Funds

Fund research on racism’s health impacts, says European group


The first patient receiving the Pfizer-BioNTech Covid-19 vaccine, Josephine Faleye, 80, in London.

Discrimination can hinder access and to quality health services.Credit: PA images/Alamy

A network of European health organizations and parliamentarians is calling for the European Commission to explicitly recognize racism as a key factor that can negatively affect people’s health, and to prioritize the issue for research funding.

“It’s about time,” says Sarah Hamed, a sociologist at Uppsala University in Sweden who researches racism in health care. “Racism should be seen as a public-health issue.”

Some 30 organizations and 3 members of the European Parliament co-signed a statement to the European Commission, presented in Luxembourg on 19 April, calling for it to name racism as a health determinant in legislative and policy documents.

“The evidence is out there,” says Raymond Gemen, senior policy manager for health equity at the Brussels-based European Public Health Alliance, an association of non-profit organizations focused on public health. Gemen presented the statement at an annual meeting of the EU Health Policy Platform, an online communications portal for health-interested groups. The statement calls for increased support by the commission for data collection and research aimed at investigating and addressing the harms to health that racism can cause.
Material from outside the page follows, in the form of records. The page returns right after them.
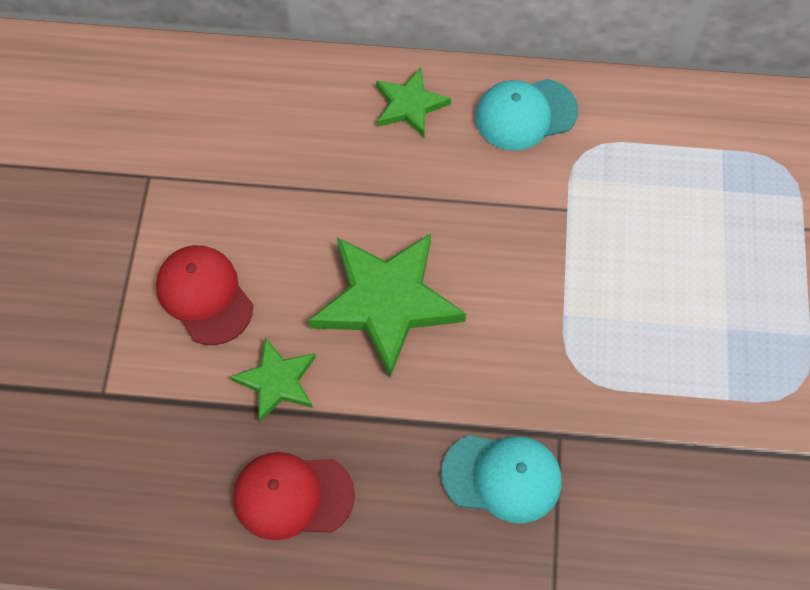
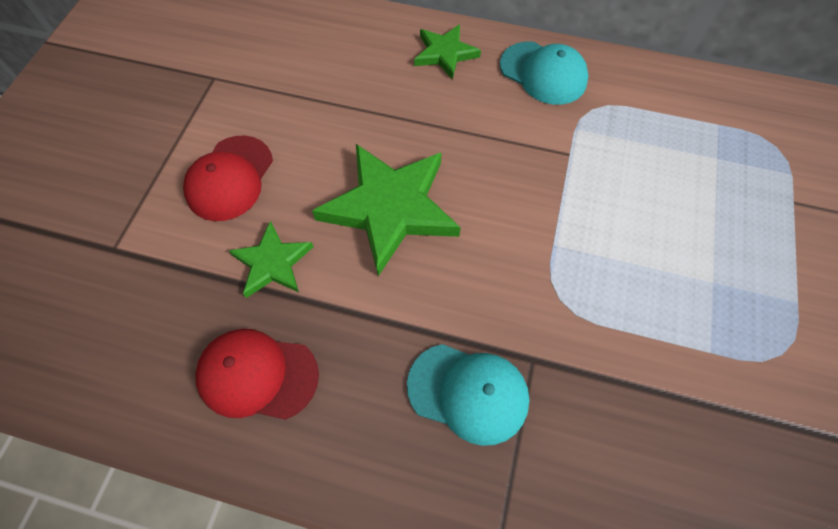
camera: 10 degrees right, 0 degrees up
(204, 296) = (230, 178): red cap -> red cap turned 135 degrees counterclockwise
(525, 114) = (543, 73): turquoise cap -> turquoise cap turned 135 degrees counterclockwise

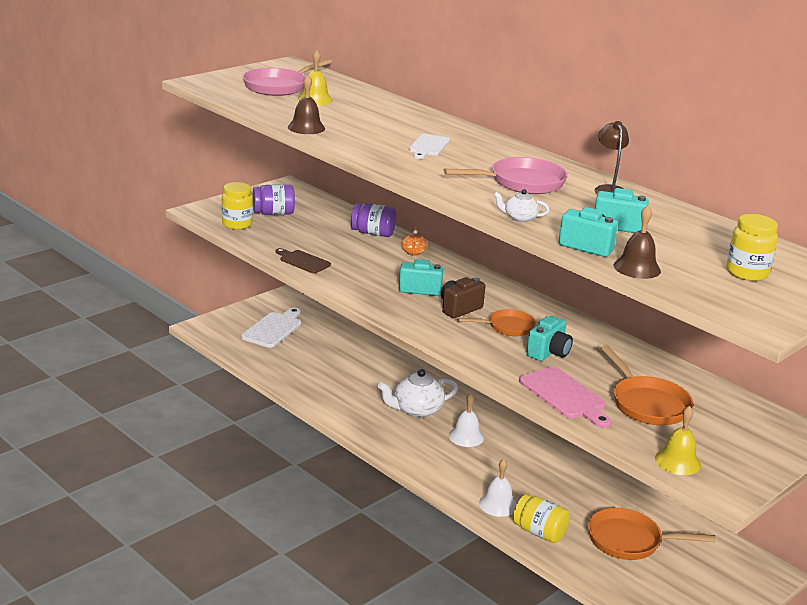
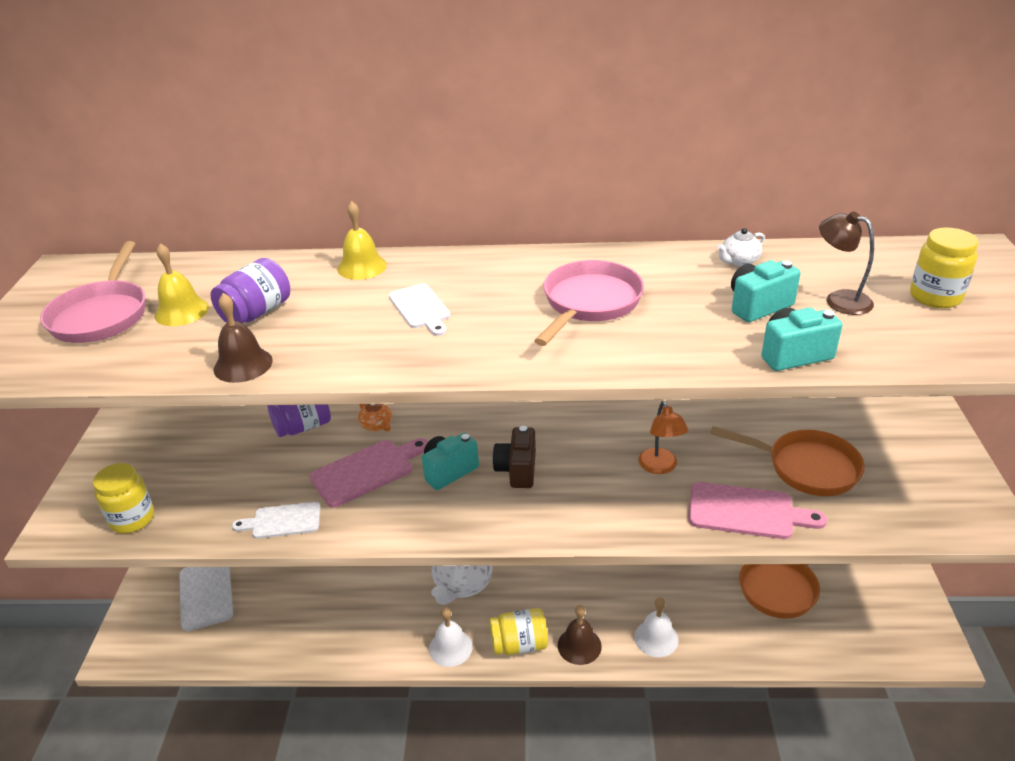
camera: 40 degrees left, 10 degrees up
(273, 213) = (156, 471): purple jar -> purple jar (256, 313)
(303, 261) = (282, 521): brown cutting board -> white cutting board
(376, 266) = (366, 471): none -> pink cutting board
(466, 436) = (538, 580): white bell -> white bell (450, 647)
(507, 327) = (586, 461): orange pan -> none
(519, 218) = (678, 357): white teapot -> white teapot (739, 261)
(539, 532) = (720, 640): yellow jar -> yellow jar (519, 644)
(548, 353) = (660, 467): turquoise camera -> orange lamp
(608, 189) = (665, 263): brown lamp -> brown lamp (839, 299)
(637, 268) = (874, 354): brown bell -> brown bell (579, 645)
(678, 461) = (920, 518): yellow bell -> yellow bell (362, 267)

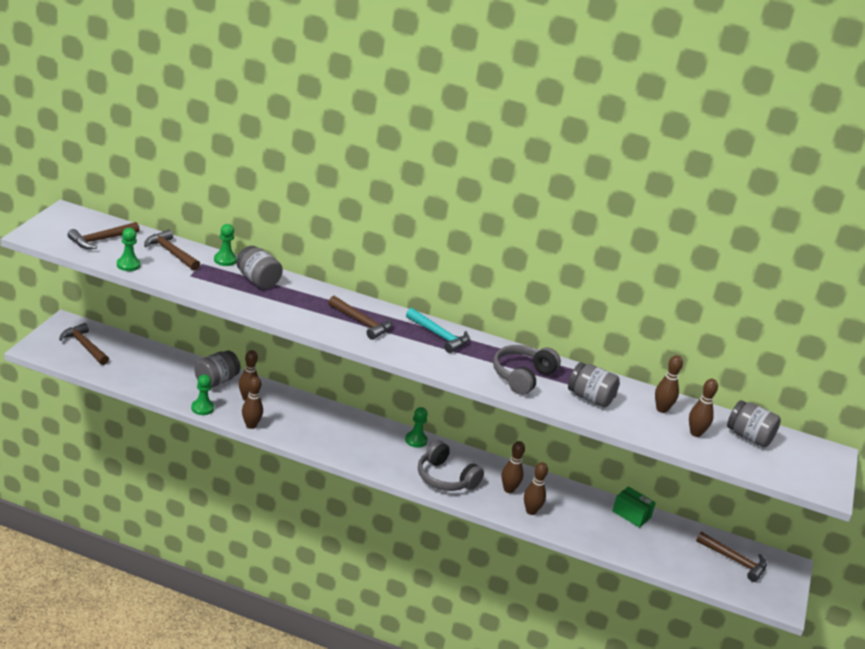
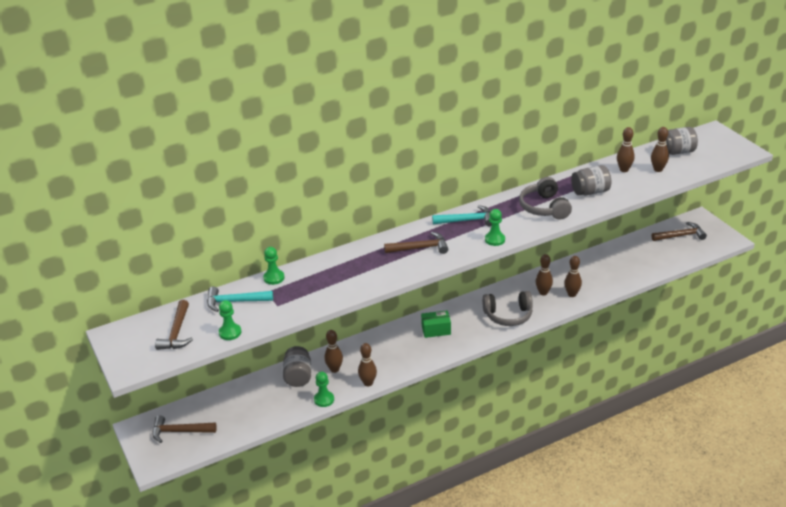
camera: 40 degrees left, 5 degrees up
(171, 253) = (235, 302): brown hammer -> turquoise hammer
(257, 280) = (318, 273): grey jar -> none
(416, 440) = (457, 308): green pawn -> green pawn (495, 239)
(631, 514) = (608, 253): green box -> green box (436, 330)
For example, in 2022, the medical journal The Lancet published a series1 of articles linking racism and discrimination to widely documented health disparities in countries worldwide. The series highlighted the various ways in which discrimination can harm health, for instance by limiting access to healthy living environments and to high-quality healthcare, and by contributing to stress responses in the body.

But most studies on the health impacts of racism are conducted in the United States2. Unlike the United States and the United Kingdom, many European Union nations don’t routinely collect health or other data disaggregated by race and ethnicity, making such research challenging to conduct.

Getting money to do these studies is also difficult, says Hamed. “Funding for projects related to racism — in general and in health care — is not prioritized,” she says. “I know a lot of researchers have had difficulty getting funding.” As a result, she says that she and other researchers in her field often think twice about even mentioning the word racism in their research proposals, because they worry it might hurt their chances of being funded.

Hamed thinks that research in her field would benefit from targeted funding calls for studies explicitly focused on racism. Research that she and her colleagues conducted3 on racism in Swedish health care was funded as part of a specific call from the Swedish Research Council for projects on racism and discrimination. “We were lucky,” she says.

Anti-racism should be considered a mainstream part of EU health policy, says Gemen. The EU has dedicated €5.3 billion (US$5.8 billion) to a seven-year public-health programme called EU4Health, but he points out that neither racism nor discrimination were mentioned in the EU regulation that established the programme in 2021. He and his colleagues at the European Public Health Alliance are advocating for increased and more explicit prioritization of these issues as part of a public consultation for the programme’s 2024 work plan.

The European Commission did not respond to Nature’s request for comment.